According to Psychology Today, credit card spending also desensitizes you from the pain of spending and actually incites desire to consume. For instance, several experiments conducted in the 1980s by Richard Feinberg proved the correlation between credit cards stimuli and spending. The studies found that cues such as visible credit card logos incite a Pavlovian desire to spend.
An important 2001 study, “Always Leave Home Without It: A Further Investigation of the Credit-Card Effect on Willingness to Pay,” conducted by Drazen Prelec and Duncan Simester of MIT’s Sloan School of Management found that participants were willing to pay almost twice as much on tickets to a Celtics game if paying with a credit card, compared to paying with cash.
It’s been proven people are willing to pay more when using a credit card. Credit cards, with the benefit of “buy now, pay later” and the lure of rewards can lead to overspending.
How to Keep Your Credit Card Spending in Check
So does this mean you should not have a credit card? It’s been show there are several disadvantages of using a debit card only, so that might not be the answer.
Whether you currently have a credit card or are thinking of getting one, there are a few ways you can keep your credit card spending under control:
- Use your credit card only for fixed expenses. You can curb the temptation to overspend by using your credit card for recurring, fixed expenses like health insurance or Netflix. The prices will remain the same, so there’s no risk of spending more just because you are using a credit card.
- Always check prices.
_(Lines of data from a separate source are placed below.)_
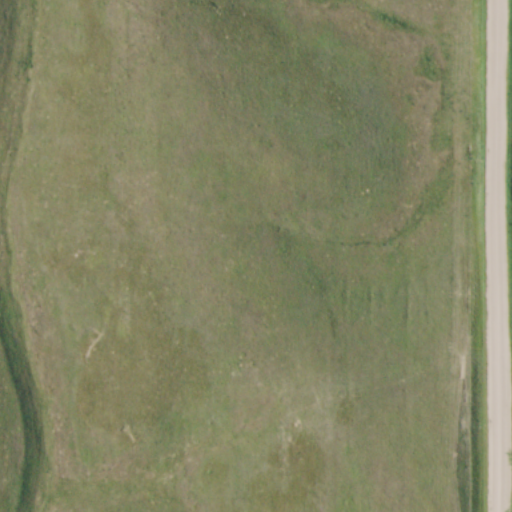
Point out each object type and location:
road: (498, 256)
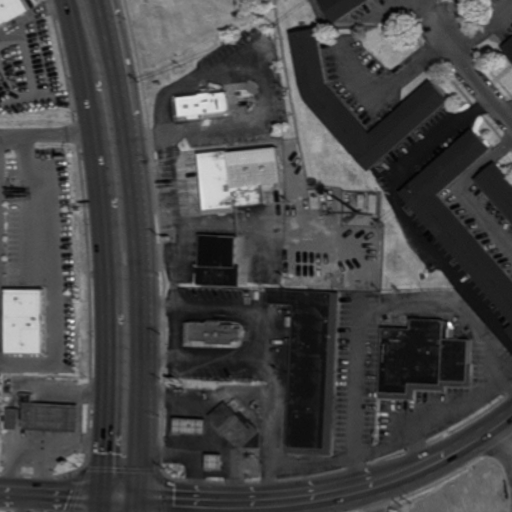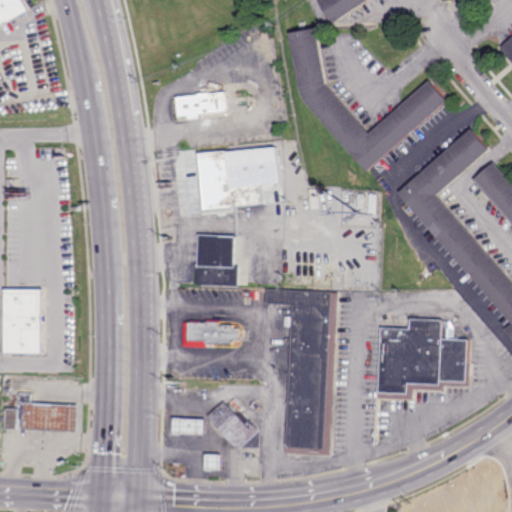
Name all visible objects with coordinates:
building: (342, 7)
building: (343, 8)
building: (12, 10)
building: (13, 12)
road: (455, 12)
road: (485, 30)
road: (3, 38)
road: (76, 43)
building: (509, 47)
building: (511, 48)
road: (118, 59)
road: (474, 76)
road: (201, 81)
road: (395, 84)
building: (206, 103)
building: (203, 105)
road: (44, 106)
building: (363, 106)
building: (360, 107)
road: (510, 114)
road: (47, 133)
building: (228, 183)
building: (499, 183)
building: (226, 184)
building: (499, 186)
road: (461, 192)
building: (363, 201)
road: (162, 202)
building: (375, 203)
road: (403, 215)
building: (461, 215)
building: (461, 218)
building: (222, 260)
building: (219, 261)
road: (107, 291)
road: (452, 302)
road: (145, 309)
building: (26, 322)
building: (26, 322)
building: (213, 334)
building: (213, 334)
road: (269, 346)
road: (207, 356)
building: (423, 356)
building: (422, 359)
building: (309, 365)
building: (310, 368)
building: (9, 390)
road: (357, 393)
road: (208, 401)
road: (444, 410)
building: (44, 416)
building: (46, 417)
building: (235, 424)
road: (170, 425)
building: (233, 425)
building: (191, 426)
building: (193, 427)
road: (503, 438)
road: (384, 448)
road: (207, 451)
building: (215, 462)
building: (217, 463)
road: (214, 473)
road: (192, 475)
road: (235, 476)
road: (51, 492)
road: (336, 492)
traffic signals: (103, 496)
road: (122, 497)
road: (375, 498)
traffic signals: (142, 499)
road: (22, 501)
road: (102, 504)
road: (141, 505)
road: (250, 506)
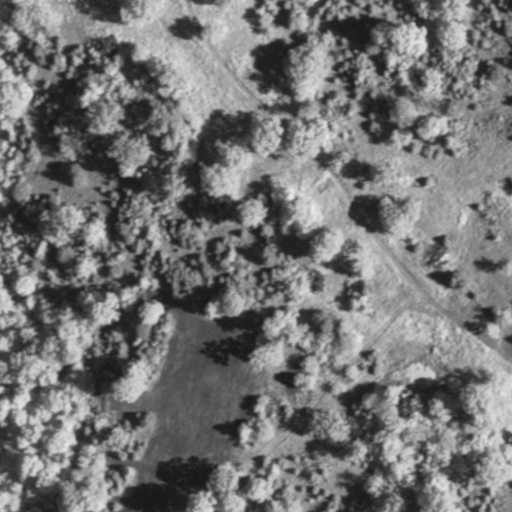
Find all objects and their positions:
road: (329, 194)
This might seem obvious, but it’s important to always do a price comparison when paying with a credit card. I know I’ve been more meticulous about checking prices when I have cash on hand, rather than when I’m paying with a card, usually because I have a finite amount of cash on me. If you’re using a card, check your prices and don’t settle for convenience.
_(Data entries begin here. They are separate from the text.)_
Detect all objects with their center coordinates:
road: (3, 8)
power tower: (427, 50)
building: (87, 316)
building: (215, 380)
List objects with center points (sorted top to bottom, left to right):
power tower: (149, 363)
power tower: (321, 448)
- Stay within your budget. It’s easy to swipe away and not really think about how much you are spending until your payment is due. It’s important to stay within your budget and not succumb to overspending because you’re using a card. You can sync your credit cards and create a budget using a tool like Mint.com.
- Make sure you have the cash for it. Paying with a credit card may be more convenient and offer more protections than paying with cash or a debit card, but you could easily pay for things that you technically can’t afford (yet). Always ask yourself, “Do I have the cash for this in my account right now?” If the answer is no, put the cards away.
- Go on a cash diet. If you think you might spend more with credit cards, or if you want to test it out, resolve to pay with cash only for a month. After your diet is up, compare your spending from the previous month to the current month.
Studies have shown it’s psychologically easier to overspend with credit cards. That doesn’t mean that you should ditch credit cards completely — simply be more mindful when swiping.
Always ask yourself, “Could I pay for this in cash?” Pay off your balances in full each month to avoid interest and late charges. Credit cards can be a helpful financial tool as long as they’re used responsibly.